Personally, here’s what I’m most guilty of. I’ve always felt drawn to identifying myself with any label I can because my mind struggles to feel okay just being. A different dilemma for another day.
In any case, there’s a sense of belonging that comes with a designated identity. #relatable, am I right? Especially with the isolation accompanying mental illness, finding solidarity feels nurturing.
Where mental illness can become a crutch is always making your diagnosis the tagline. “Since I have depression/anxiety/whatever, here’s how I am. No if’s, and’s, or but’s about it.” The mental illness isn’t the force holding you back: you are.

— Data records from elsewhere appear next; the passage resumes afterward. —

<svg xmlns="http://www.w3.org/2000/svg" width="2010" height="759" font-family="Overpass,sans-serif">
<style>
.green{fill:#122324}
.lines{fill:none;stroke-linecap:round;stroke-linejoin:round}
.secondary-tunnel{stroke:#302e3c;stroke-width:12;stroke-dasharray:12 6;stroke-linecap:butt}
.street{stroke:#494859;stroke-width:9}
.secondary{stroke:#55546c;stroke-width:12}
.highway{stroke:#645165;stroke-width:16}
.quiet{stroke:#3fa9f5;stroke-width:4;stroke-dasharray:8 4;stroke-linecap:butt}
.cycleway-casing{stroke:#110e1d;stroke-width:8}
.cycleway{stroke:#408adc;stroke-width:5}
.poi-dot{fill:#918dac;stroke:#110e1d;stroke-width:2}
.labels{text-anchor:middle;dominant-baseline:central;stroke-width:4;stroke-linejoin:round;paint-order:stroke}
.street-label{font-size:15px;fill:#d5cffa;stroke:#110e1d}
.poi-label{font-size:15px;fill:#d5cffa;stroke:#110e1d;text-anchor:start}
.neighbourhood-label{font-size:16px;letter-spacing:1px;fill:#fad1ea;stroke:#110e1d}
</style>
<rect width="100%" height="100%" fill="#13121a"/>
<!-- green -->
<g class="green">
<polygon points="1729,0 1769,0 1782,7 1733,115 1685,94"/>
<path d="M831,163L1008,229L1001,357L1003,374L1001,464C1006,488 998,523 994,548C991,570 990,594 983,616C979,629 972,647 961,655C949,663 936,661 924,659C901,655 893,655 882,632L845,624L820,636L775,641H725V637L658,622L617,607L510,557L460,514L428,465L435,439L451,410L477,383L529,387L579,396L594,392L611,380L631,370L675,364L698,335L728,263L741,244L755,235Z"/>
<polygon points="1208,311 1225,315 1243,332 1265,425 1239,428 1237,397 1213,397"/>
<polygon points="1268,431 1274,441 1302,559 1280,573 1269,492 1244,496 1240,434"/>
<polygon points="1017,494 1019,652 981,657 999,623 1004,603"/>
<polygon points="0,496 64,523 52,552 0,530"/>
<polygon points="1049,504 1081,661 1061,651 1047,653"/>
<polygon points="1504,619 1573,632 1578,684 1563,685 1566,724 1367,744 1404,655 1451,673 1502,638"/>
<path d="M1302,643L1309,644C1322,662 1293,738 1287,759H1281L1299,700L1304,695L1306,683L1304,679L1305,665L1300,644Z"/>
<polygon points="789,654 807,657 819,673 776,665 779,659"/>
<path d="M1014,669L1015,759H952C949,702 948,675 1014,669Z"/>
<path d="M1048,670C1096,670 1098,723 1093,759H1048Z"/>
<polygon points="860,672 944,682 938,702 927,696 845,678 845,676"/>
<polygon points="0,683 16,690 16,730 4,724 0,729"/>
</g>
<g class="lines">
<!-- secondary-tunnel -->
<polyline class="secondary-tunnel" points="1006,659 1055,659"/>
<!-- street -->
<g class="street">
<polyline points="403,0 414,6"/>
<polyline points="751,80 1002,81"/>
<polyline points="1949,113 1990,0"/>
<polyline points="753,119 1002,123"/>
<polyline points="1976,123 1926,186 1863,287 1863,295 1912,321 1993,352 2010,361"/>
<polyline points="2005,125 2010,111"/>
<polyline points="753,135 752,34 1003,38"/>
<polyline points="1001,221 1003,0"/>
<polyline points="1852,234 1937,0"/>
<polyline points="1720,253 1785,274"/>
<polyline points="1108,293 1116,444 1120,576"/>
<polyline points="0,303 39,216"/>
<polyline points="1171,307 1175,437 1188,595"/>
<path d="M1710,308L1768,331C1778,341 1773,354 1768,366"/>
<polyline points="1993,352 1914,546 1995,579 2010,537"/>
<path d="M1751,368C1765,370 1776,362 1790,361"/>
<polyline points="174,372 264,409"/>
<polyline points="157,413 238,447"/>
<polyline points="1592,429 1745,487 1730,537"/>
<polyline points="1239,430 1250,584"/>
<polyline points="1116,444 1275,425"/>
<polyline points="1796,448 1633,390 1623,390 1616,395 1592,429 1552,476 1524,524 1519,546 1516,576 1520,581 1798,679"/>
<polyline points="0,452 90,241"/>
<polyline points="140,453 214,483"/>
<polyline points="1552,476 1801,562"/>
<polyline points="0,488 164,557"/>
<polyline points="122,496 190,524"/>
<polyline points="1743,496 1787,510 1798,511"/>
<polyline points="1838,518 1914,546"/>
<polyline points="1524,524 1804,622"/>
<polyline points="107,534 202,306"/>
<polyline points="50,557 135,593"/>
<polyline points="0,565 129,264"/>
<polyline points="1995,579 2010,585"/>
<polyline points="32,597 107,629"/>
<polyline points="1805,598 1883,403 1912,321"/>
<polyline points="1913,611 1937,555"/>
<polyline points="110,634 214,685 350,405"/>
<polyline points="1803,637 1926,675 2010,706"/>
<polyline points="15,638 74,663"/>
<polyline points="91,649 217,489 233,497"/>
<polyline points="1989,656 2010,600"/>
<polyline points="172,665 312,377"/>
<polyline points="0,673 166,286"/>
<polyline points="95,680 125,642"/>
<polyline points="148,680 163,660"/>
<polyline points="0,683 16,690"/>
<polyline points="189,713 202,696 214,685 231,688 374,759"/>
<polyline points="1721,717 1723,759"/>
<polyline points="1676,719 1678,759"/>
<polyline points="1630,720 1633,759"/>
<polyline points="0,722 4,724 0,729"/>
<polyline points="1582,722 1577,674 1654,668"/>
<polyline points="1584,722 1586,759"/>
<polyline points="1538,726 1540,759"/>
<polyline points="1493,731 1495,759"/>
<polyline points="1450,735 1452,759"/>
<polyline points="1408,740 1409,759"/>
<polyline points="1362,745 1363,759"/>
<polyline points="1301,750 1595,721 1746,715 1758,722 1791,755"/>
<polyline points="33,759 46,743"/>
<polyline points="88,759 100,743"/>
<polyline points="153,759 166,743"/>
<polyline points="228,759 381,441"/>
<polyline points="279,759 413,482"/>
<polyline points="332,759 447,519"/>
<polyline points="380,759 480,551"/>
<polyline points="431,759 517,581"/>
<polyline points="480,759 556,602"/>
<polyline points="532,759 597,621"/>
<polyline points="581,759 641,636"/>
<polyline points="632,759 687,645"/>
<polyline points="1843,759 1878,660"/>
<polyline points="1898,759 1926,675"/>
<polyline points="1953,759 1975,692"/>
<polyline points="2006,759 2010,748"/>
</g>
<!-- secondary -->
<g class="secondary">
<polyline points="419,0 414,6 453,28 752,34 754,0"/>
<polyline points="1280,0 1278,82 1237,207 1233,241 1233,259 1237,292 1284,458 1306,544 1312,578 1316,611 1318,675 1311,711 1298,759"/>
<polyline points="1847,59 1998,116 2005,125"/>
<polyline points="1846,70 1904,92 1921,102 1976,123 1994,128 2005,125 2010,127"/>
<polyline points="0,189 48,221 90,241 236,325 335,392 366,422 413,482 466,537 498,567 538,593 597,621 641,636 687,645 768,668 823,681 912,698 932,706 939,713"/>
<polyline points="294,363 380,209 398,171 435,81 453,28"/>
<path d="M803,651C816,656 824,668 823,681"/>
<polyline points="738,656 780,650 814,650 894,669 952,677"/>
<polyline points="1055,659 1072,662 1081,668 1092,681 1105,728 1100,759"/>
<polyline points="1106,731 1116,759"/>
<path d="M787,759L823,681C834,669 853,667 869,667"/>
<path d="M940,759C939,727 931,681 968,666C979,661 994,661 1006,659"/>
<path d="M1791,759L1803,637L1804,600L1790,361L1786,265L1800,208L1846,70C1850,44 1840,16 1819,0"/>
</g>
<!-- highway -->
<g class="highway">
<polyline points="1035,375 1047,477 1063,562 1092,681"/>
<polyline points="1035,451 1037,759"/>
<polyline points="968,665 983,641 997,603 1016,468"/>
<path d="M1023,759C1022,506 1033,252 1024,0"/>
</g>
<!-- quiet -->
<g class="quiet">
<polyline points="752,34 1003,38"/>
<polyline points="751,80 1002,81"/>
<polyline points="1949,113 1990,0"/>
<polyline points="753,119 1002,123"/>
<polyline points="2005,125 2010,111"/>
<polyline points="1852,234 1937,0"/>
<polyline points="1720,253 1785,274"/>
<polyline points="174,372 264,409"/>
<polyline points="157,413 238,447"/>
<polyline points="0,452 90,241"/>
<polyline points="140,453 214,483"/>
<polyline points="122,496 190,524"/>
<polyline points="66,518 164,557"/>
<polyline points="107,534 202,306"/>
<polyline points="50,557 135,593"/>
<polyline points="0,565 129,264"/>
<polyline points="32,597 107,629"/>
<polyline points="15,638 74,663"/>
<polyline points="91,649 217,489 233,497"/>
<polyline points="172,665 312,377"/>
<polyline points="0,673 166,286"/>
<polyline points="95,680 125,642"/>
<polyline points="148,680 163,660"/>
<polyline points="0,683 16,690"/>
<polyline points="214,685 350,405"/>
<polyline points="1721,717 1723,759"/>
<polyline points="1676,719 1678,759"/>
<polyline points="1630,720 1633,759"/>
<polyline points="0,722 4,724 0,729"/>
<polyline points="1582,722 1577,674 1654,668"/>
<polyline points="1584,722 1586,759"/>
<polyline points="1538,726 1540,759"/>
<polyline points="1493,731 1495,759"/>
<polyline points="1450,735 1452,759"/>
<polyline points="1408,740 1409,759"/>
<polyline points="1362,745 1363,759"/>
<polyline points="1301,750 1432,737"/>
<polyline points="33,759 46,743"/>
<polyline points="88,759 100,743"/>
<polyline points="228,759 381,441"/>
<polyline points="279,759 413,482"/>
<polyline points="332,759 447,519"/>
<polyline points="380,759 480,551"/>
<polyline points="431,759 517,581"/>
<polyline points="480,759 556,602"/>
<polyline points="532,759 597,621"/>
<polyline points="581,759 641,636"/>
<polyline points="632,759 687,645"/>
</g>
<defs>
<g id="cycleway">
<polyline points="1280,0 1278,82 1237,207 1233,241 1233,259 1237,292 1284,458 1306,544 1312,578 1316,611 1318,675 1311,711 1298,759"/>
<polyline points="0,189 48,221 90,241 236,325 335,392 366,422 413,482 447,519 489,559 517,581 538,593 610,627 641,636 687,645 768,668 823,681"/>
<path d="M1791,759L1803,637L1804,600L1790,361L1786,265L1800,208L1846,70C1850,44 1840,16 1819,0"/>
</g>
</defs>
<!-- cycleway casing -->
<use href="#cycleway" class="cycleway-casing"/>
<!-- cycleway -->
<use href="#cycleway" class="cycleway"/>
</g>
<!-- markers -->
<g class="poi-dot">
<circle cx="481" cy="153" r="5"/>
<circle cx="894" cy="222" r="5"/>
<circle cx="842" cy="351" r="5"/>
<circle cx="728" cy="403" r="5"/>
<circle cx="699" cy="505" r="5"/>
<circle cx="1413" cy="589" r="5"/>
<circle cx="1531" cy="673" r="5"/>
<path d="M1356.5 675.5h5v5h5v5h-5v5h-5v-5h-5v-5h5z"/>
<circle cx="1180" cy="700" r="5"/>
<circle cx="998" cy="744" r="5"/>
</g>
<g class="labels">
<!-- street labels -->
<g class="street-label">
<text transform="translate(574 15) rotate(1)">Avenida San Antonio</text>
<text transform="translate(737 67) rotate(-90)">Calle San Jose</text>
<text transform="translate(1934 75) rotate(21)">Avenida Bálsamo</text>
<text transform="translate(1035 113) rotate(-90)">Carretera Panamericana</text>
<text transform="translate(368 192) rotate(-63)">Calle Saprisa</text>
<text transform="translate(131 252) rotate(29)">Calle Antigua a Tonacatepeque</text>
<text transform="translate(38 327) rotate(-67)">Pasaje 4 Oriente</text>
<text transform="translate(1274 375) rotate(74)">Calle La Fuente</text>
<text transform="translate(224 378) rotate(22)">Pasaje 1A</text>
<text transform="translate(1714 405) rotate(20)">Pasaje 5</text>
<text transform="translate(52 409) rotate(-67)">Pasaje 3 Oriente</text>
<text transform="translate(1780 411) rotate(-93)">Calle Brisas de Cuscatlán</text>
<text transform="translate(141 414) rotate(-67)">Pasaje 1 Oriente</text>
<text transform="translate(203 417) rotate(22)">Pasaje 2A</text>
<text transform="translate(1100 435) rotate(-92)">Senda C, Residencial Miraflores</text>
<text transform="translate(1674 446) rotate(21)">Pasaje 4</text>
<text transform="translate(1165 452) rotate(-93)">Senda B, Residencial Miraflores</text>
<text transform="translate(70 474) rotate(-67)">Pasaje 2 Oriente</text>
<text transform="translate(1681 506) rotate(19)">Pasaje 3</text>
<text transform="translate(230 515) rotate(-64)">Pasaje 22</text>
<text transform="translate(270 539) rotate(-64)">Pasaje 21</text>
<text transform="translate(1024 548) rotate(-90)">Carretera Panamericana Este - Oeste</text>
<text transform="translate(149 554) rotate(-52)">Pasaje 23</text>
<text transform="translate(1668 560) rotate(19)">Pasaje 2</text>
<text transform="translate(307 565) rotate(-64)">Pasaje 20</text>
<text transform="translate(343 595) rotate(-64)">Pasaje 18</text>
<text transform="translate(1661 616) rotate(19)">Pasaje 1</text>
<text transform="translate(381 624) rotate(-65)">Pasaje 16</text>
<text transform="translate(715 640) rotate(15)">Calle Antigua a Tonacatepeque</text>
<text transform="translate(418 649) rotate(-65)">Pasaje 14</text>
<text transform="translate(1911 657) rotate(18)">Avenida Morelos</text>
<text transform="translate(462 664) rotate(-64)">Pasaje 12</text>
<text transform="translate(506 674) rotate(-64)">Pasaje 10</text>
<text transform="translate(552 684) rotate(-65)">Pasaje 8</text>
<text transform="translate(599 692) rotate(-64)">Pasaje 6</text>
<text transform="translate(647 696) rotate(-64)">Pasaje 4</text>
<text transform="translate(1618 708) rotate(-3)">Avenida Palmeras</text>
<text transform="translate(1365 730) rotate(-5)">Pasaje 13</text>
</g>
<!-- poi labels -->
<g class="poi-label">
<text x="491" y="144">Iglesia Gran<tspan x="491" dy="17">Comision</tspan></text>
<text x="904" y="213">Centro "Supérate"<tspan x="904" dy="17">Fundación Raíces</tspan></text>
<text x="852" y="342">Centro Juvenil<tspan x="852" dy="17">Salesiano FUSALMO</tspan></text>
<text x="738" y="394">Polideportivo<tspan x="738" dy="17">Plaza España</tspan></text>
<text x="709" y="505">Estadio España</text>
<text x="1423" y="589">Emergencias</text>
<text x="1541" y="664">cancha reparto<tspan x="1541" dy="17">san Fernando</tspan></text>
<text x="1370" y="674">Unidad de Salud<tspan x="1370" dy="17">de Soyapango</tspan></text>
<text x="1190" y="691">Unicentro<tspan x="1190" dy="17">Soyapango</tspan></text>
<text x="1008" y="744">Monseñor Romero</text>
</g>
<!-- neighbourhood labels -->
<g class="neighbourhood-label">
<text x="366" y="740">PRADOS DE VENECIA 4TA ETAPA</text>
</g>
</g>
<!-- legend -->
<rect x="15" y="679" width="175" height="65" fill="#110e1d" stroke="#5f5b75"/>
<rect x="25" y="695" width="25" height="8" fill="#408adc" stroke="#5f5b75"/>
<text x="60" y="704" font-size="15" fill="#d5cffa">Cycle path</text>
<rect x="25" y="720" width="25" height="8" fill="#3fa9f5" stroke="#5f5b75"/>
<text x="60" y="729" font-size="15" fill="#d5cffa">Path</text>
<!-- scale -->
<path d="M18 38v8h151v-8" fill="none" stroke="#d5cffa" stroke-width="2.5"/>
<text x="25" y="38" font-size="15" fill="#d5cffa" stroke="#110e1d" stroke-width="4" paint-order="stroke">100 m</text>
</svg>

By abiding by a label, you’re creating a self-fulfilling prophecy. Throw around all the cheesy sayings, but your mind is a powerful thing. Nothing will improve if you’re not in the headspace to do so. Nobody can change a stubborn mind.
The less often you challenge yourself, the harder it is to break away from mental illness. Think of how you treat a phobia: you face the fear often enough and build an immunity. The opposite is also true: the less often you face a fear, the scarier it seems. You become well acquainted with avoidance. As Mother Superior said in the iconic The Sound of Music, you can’t hide and run away from your problems; you have to face them.
Don’t get the wrong idea: mental illness is not a crutch. Those who face mental illness on a sporadic or regular basis are the strongest folks around. The discrepancy arises when mental illness isn’t the genuine cause for disability. Unnecessary accommodations or avoidance.
Yes, I have mental illness. But when I choose to let it have me, I’m passive and distant. I lose my strength and independence over the diagnosis. It’s a life sentence I accept without question.
Even in the deepest, darkest pits of despair, we all have a choice: lean on the crutch or actively take a stand. Asking for help and pursuing self-growth isn’t automatically in your grasp. Equip yourself—and allow others to help equip you—with the tools and skills you need to do more than just exist.
Because it’s possible. This too shall pass. And when it does, you deserve the fullest life possible. Take advantage of every ray of sunshine. With as much as you probably put up with, you earn some fun, new memories, and a world of possibilities.